Affairs overhead now took a serious turn. The clouds evidently disapproving of the hilarious goings-on of the sun–poking its head out just as the cloud was raining its prettiest–had, in retaliation, stopped up all the holes the sun could peer through, and had started in to rain harder than ever. The waiters caught the angry frown on the cloud’s face, and took it at its spoken word–it had begun to thunder again–and began piling up the chairs to protect their seats, covering up the serving-tables, and getting every perishable article under shelter. The huge mushroom-umbrellas were collapsed and rushed into the kiosks–some of them into the one where I sat, it being the largest; small tables were turned upside down, and tilted against the tree-trunks, and the storm-curtains of all the little kiosks let down and buttoned tight to the frames. Waiters ran hither and thither, with napkins and aprons over their heads, carrying fresh courses for the several tables or escaping with their empty dishes.
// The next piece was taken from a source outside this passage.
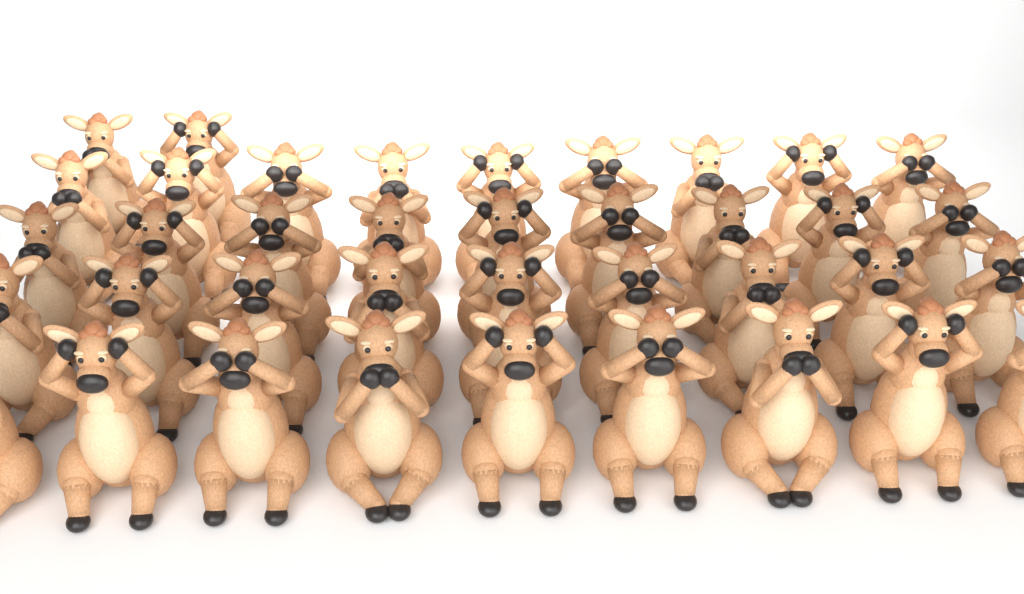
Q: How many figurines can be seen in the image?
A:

In the midst of this melee a cab dashed up to the next kiosk to mine, the wheels cutting into the soft gravel; the curtains were quickly drawn wide by a half-drowned waiter, and a young man with jet-black hair and an Oriental type of face slipped in between them.

Another carriage now dashed up, following the grooves of the first wheels–not a cab this time, but a perfectly appointed coupe, with two men in livery on the box, and the front windows banked with white chrysanthemums. I could not see her face from where I sat–she was too quick for that–but I saw the point of a tiny shoe as it rested for an instant on the carriage-step and a whirl of lace about a silk stocking. I caught also the movement of four hands–two outstretched from the curtains of the kiosk and two from the door of the coupe.

Of course, if I had been a very inquisitive and very censorious old painter, with a tendency to poke my nose into and criticise other people’s business, I would at once have put two and two together and asked myself innumerable questions. Why, for instance, the charming couple did not arrive at the same moment, and in the same cab? or why they came all the way out to Suresne in the rain, when there were so many cosey little tables at Laurent’s or at the Voisin, on the Rue Cambon, or in the Cafe Anglais on the Boulevard. Whether, too, either one were married, and if so which one, and if so again, what the other fellow and the other woman would do if he or she found it all out; and whether, after all, it was worth the candle when it did all come out, which it was bound to do some day sooner or later. Or I could have indulged in the customary homilies, and decried the tendencies of the times, and said to myself how the world was going to the dogs because of such goings-on; quite forgetting the days when I, too, had the world in a sling, and was whirling it around my head with all the impetuosity and abandon of youth.